16:07:53.335 [17300.26824] <4> dbc_put: INF - sending 65536 bytes
16:07:53.335 [17300.26824] <2> writeToServer: bytesToSend = 65536 bytes
16:07:53.335 [17300.26824] <2> writeToServer: start send -- try=1
16:08:12.224 [17300.26824] <16> writeToServer: ERR - send() to server
on socket failed:
This message occurs a as a consequence of the OS library call send()
returning a non-zero status attempting to send data to a file
descriptor ( socket ) that is associated with a network connection.
When this failure occurs, dbclient sends a failure status to the media
server and bpbrm terminates the job resulting in the status 13. The OS
library call to recv() data on the media server does not receive any
data or indication from other end of the network connection at the time
of the failure which indicates that the TCP stacks on the two hosts are
not in agreement on the state of the connection.
What we needed to find out was if the problem was occurring in the TCP
stack on the client or appliance side of that connection.
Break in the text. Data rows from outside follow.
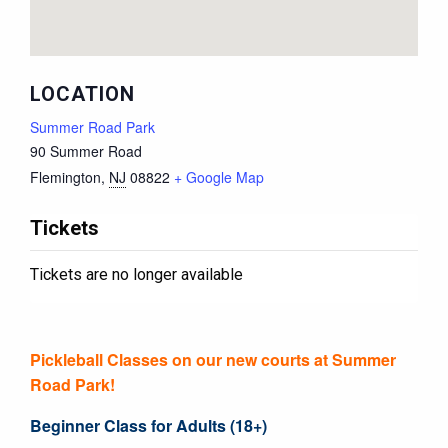
LOCATION
Summer Road Park
90 Summer Road
Flemington
,
NJ
08822
+ Google Map
Tickets
Tickets are no longer available
Pickleball Classes on our new courts at Summer
Road Park!
Beginner Class for Adults (18+)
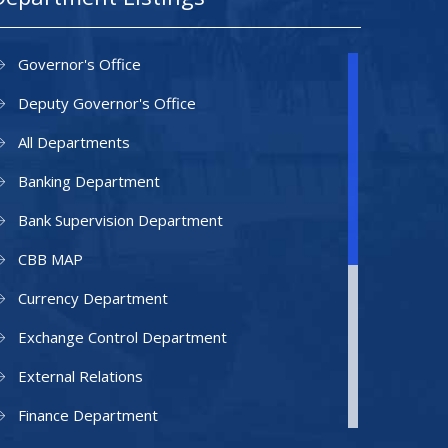
Governor's Office
Deputy Governor's Office
All Departments
Banking Department
Bank Supervision Department
CBB MAP
Currency Department
Exchange Control Department
External Relations
Finance Department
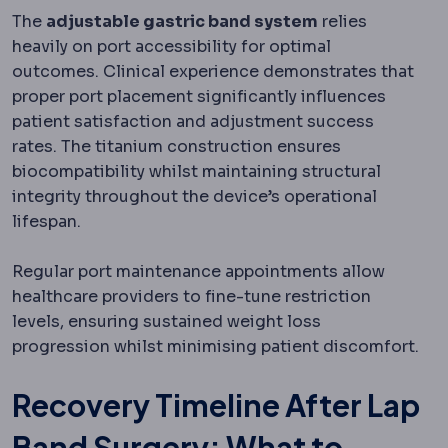
The
adjustable gastric band system
relies
heavily on port accessibility for optimal
outcomes. Clinical experience demonstrates that
proper port placement significantly influences
patient satisfaction and adjustment success
rates. The titanium construction ensures
biocompatibility whilst maintaining structural
integrity throughout the device’s operational
lifespan.
Regular port maintenance appointments allow
healthcare providers to fine-tune restriction
levels, ensuring sustained weight loss
progression whilst minimising patient discomfort.
Recovery Timeline After Lap
Band Surgery: What to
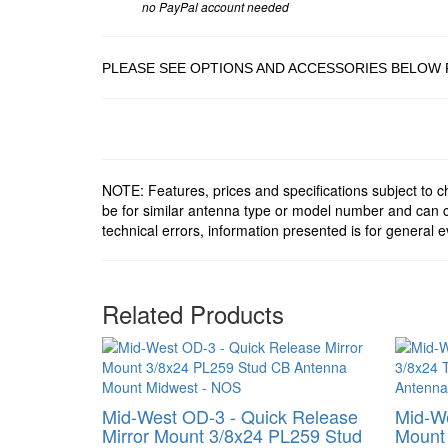
no PayPal account needed
PLEASE SEE OPTIONS AND ACCESSORIES BELOW 
NOTE: Features, prices and specifications subject to 
be for similar antenna type or model number and can c
technical errors, information presented is for general e
Related Products
Mid-West OD-3 - Quick Release
Mid-We
Mirror Mount 3/8x24 PL259 Stud
Mount 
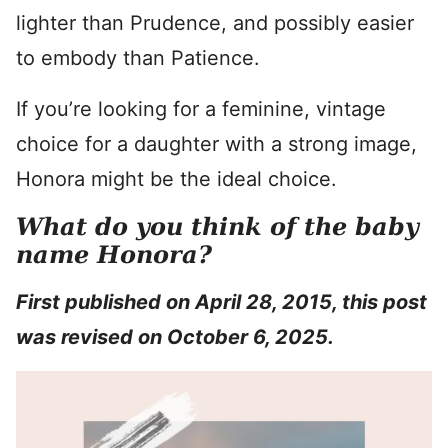
lighter than Prudence, and possibly easier
to embody than Patience.
If you’re looking for a feminine, vintage
choice for a daughter with a strong image,
Honora might be the ideal choice.
What do you think of the baby
name Honora?
First published on April 28, 2015, this post
was revised on October 6, 2025.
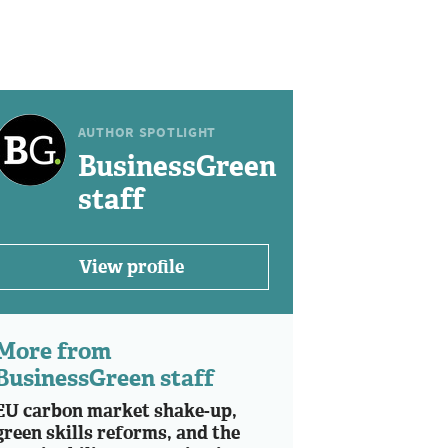
AUTHOR SPOTLIGHT
BusinessGreen
staff
View profile
More from
BusinessGreen staff
EU carbon market shake-up,
green skills reforms, and the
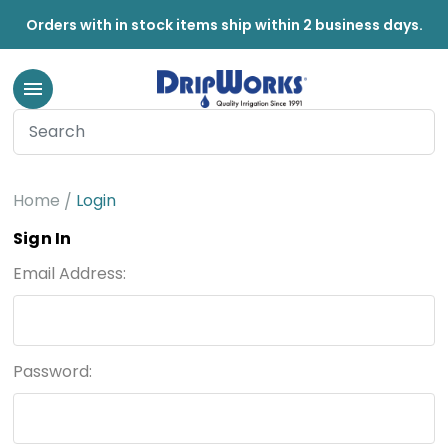
Orders with in stock items ship within 2 business days.
Home
Login
Sign In
Email Address:
Password:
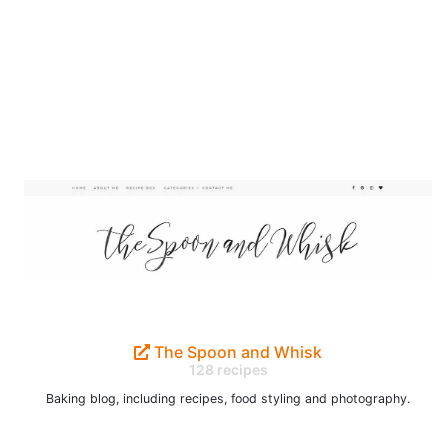
The Spoon and Whisk
128 recipes
Baking blog, including recipes, food styling and photography.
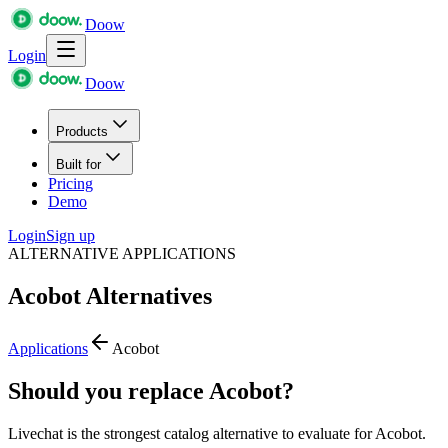
Doow
Login
Doow
Products
Built for
Pricing
Demo
Login
Sign up
ALTERNATIVE APPLICATIONS
Acobot
Alternatives
Applications
Acobot
Should you replace Acobot?
Livechat is the strongest catalog alternative to evaluate for Acobot.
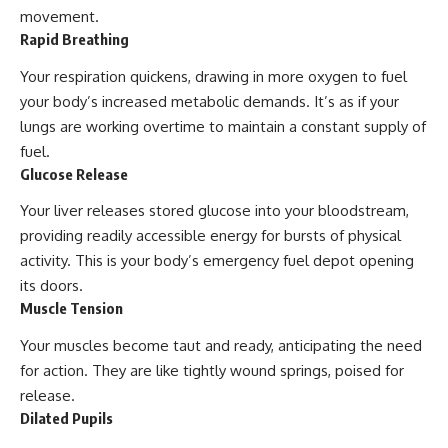
movement.
Rapid Breathing
Your respiration quickens, drawing in more oxygen to fuel
your body’s increased metabolic demands. It’s as if your
lungs are working overtime to maintain a constant supply of
fuel.
Glucose Release
Your liver releases stored glucose into your bloodstream,
providing readily accessible energy for bursts of physical
activity. This is your body’s emergency fuel depot opening
its doors.
Muscle Tension
Your muscles become taut and ready, anticipating the need
for action. They are like tightly wound springs, poised for
release.
Dilated Pupils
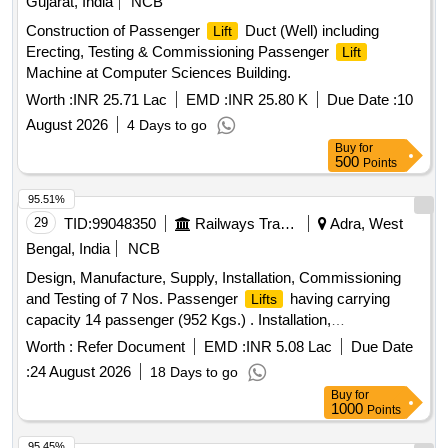
Gujarat, India
NCB
Construction of Passenger
Duct (Well) including
Lift
Erecting, Testing & Commissioning Passenger
Lift
Machine at Computer Sciences Building.
Worth :
INR 25.71 Lac
EMD :
INR 25.80 K
Due Date :
10
August 2026
4 Days to go
Buy
for
500
Points
95.51%
29
TID:
99048350
Railways Transport Services
Adra, West
Bengal, India
NCB
Design, Manufacture, Supply, Installation, Commissioning
and Testing of 7 Nos. Passenger
having carrying
Lifts
capacity 14 passenger (952 Kgs.) . Installation,
Commissioning and Testing of 7 Nos. Passenger
as
Lifts
Worth :
Refer Document
EMD :
INR 5.08 Lac
Due Date
per item Sr. No.1 above ]
:
24 August 2026
18 Days to go
Buy
for
1000
Points
95.45%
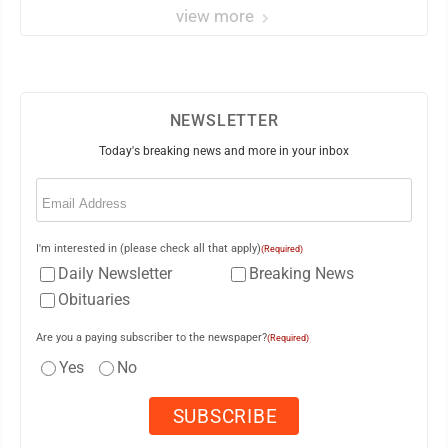
view more
NEWSLETTER
Today's breaking news and more in your inbox
Email
(Required)
I'm interested in (please check all that apply)
(Required)
Daily Newsletter
Breaking News
Obituaries
Are you a paying subscriber to the newspaper?
(Required)
Yes
No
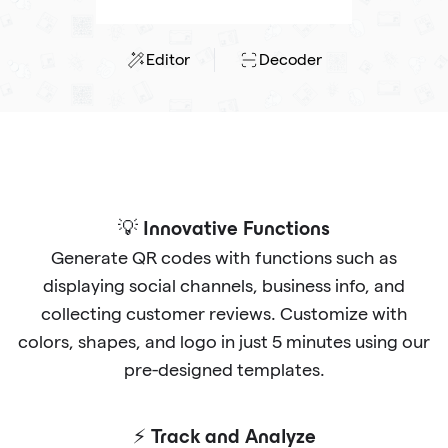
Editor
Decoder
💡 Innovative Functions
Generate QR codes with functions such as
displaying social channels, business info, and
collecting customer reviews. Customize with
colors, shapes, and logo in just 5 minutes using our
pre-designed templates.
⚡ Track and Analyze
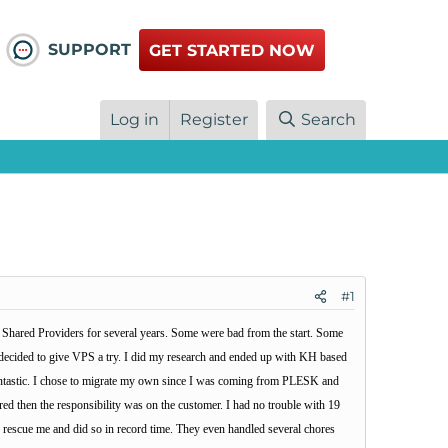
SUPPORT
GET STARTED NOW
Log in
Register
Search
#1
er Shared Providers for several years. Some were bad from the start. Some
I decided to give VPS a try. I did my research and ended up with KH based
 fantastic. I chose to migrate my own since I was coming from PLESK and
ed then the responsibility was on the customer. I had no trouble with 19
o rescue me and did so in record time. They even handled several chores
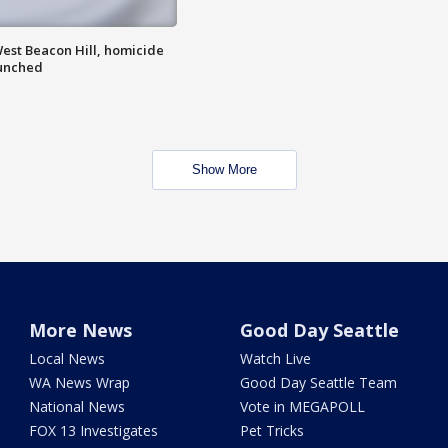
est Beacon Hill, homicide
aunched
Show More
More News
Good Day Seattle
Local News
Watch Live
WA News Wrap
Good Day Seattle Team
National News
Vote in MEGAPOLL
FOX 13 Investigates
Pet Tricks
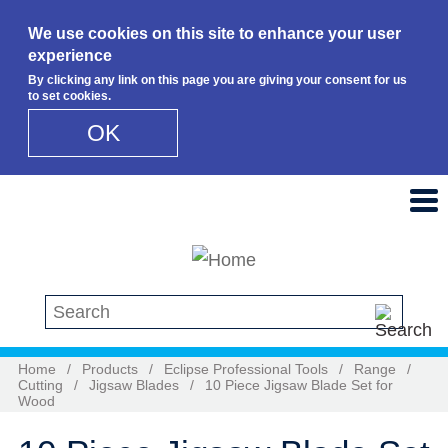
We use cookies on this site to enhance your user
experience
By clicking any link on this page you are giving your consent for us
to set cookies.
OK
Skip to main content
Search this site
Home
/
Products
/
Eclipse Professional Tools
/
Range
/
Cutting
/
Jigsaw Blades
/
10 Piece Jigsaw Blade Set for
Wood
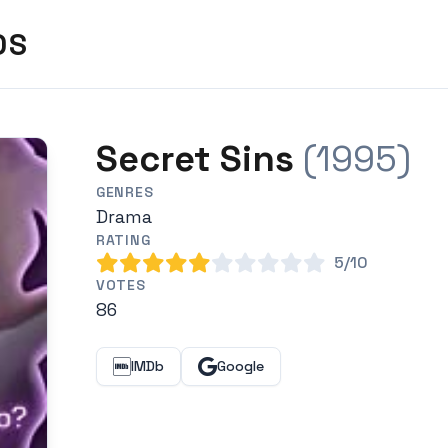
DS
Secret Sins
(1995)
GENRES
Drama
RATING
5/10
VOTES
86
IMDb
Google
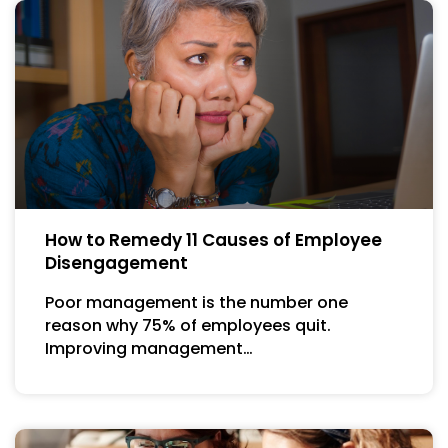
How to Remedy 11 Causes of Employee
Disengagement
Poor management is the number one
reason why 75% of employees quit.
Improving management…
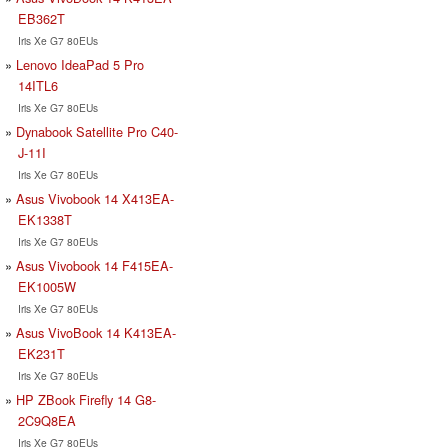
EB362T
Iris Xe G7 80EUs
Lenovo IdeaPad 5 Pro
14ITL6
Iris Xe G7 80EUs
Dynabook Satellite Pro C40-
J-11I
Iris Xe G7 80EUs
Asus Vivobook 14 X413EA-
EK1338T
Iris Xe G7 80EUs
Asus Vivobook 14 F415EA-
EK1005W
Iris Xe G7 80EUs
Asus VivoBook 14 K413EA-
EK231T
Iris Xe G7 80EUs
HP ZBook Firefly 14 G8-
2C9Q8EA
Iris Xe G7 80EUs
In order to understand this, it was felt necessary to look at the
problem from a TCP level, we hoped that this would show if data was
flowing or if there was a plugin ingest issue.
For this to happen, we would need to perform network packet capture
between the hosts, as well as performing strace on bptm processes
together with full debug logging enabled.
This approach poses a difficult problem based on the intermittent
nature of the failures and the indeterminate time taken for jobs to
fail. The resulting logs would be large and the tcpdump / straces enormous.
We attempted to work around this by rotating the tcp capture logs and
terminating the traces as soon as the job failed in an attempt to
capture the critical information.
However, when we set this test up, the additional load imposed by the
tracing and logging impacted the appliance to such a degree that the
backup eventually failed with a 13, unfortunately we do not feel that
this failure was the same issue seen for earlier failures.
In this case when the job was repeated with tracing turned off it was
successful.
In order to try and prevent the issue occuring we made some
tuning changes to components we felt were potentially the source of the
problem, specifically :
1) Increased the TCP retransmission settings on the client to 15 (
http://support.microsoft.com/default.aspx?scid=kb;en-us;170359)
2) Implemented following settings on the appliance :
echo 128 > /usr/openv/netbackup/db/config/CD_NUMBER_DATA_BUFFERS
echo 524288 > /usr/openv/netbackup/db/config/CD_SIZE_DATA_BUFFERS
echo 180 > /usr/openv/netbackup/db/config/CD_UPDATE_INTERVAL
touch /usr/openv/netbackup/db/config/CD_WHOLE_IMAGE_COPY
echo 0 > /usr/openv/netbackup/NET_BUFFER_SZ
echo 0 > /usr/openv/netbackup/NET_BUFFER_REST
echo 256 > /usr/openv/netbackup/db/config/NUMBER_DATA_BUFFERS
echo 512 > /usr/openv/netbackup/db/config/NUMBER_DATA_BUFFERS_DISK
echo 16 > /usr/openv/netbackup/db/config/NUMBER_DATA_BUFFERS_FT
echo 1500 > /usr/openv/netbackup/db/config/OS_CD_BUSY_RETRY_LIMIT
echo 262144 > /usr/openv/netbackup/db/config/SIZE_DATA_BUFFERS
echo 1048576 > /usr/openv/netbackup/db/config/SIZE_DATA_BUFFERS_DISK
echo 262144 > /usr/openv/netbackup/db/config/SIZE_DATA_BUFFERS_FT
echo 3600 > /usr/openv/netbackup/db/config/DPS_PROXYDEFAULTRECVTMO
echo 3600 > /usr/openv/netbackup/db/config/DPS_PROXYDEFAULTSENDTMO
touch /usr/openv/netbackup/db/config/DPS_PROXYNOEXPIRE
echo 5000 > /usr/openv/netbackup/db/config/MAX_FILES_PER_ADD
3) Set /usr/openv/pdde/pdcr/etc/contentrouter.cfg
PrefetchThreadNum=16
MaxNumCaches=1024
ReadBufferSize=65536
WorkerThreads=128
4) Set /usr/openv/lib/ost-plugins/pd.conf
PREFETCH_SIZE = 67108864
CR_STATS_TIMER = 300
5) Modified the "Client Communication Buffer size"
Host properties --> Client Settings --> Communication Buffer size set
to 256kb
6) MSSQL script was modified :
BUFFERCOUNT to 2
STRIPE to 4
7) Additionally we would always advise to check the "resolution"
section of this technote http://www.symantec.com/docs/TECH37372.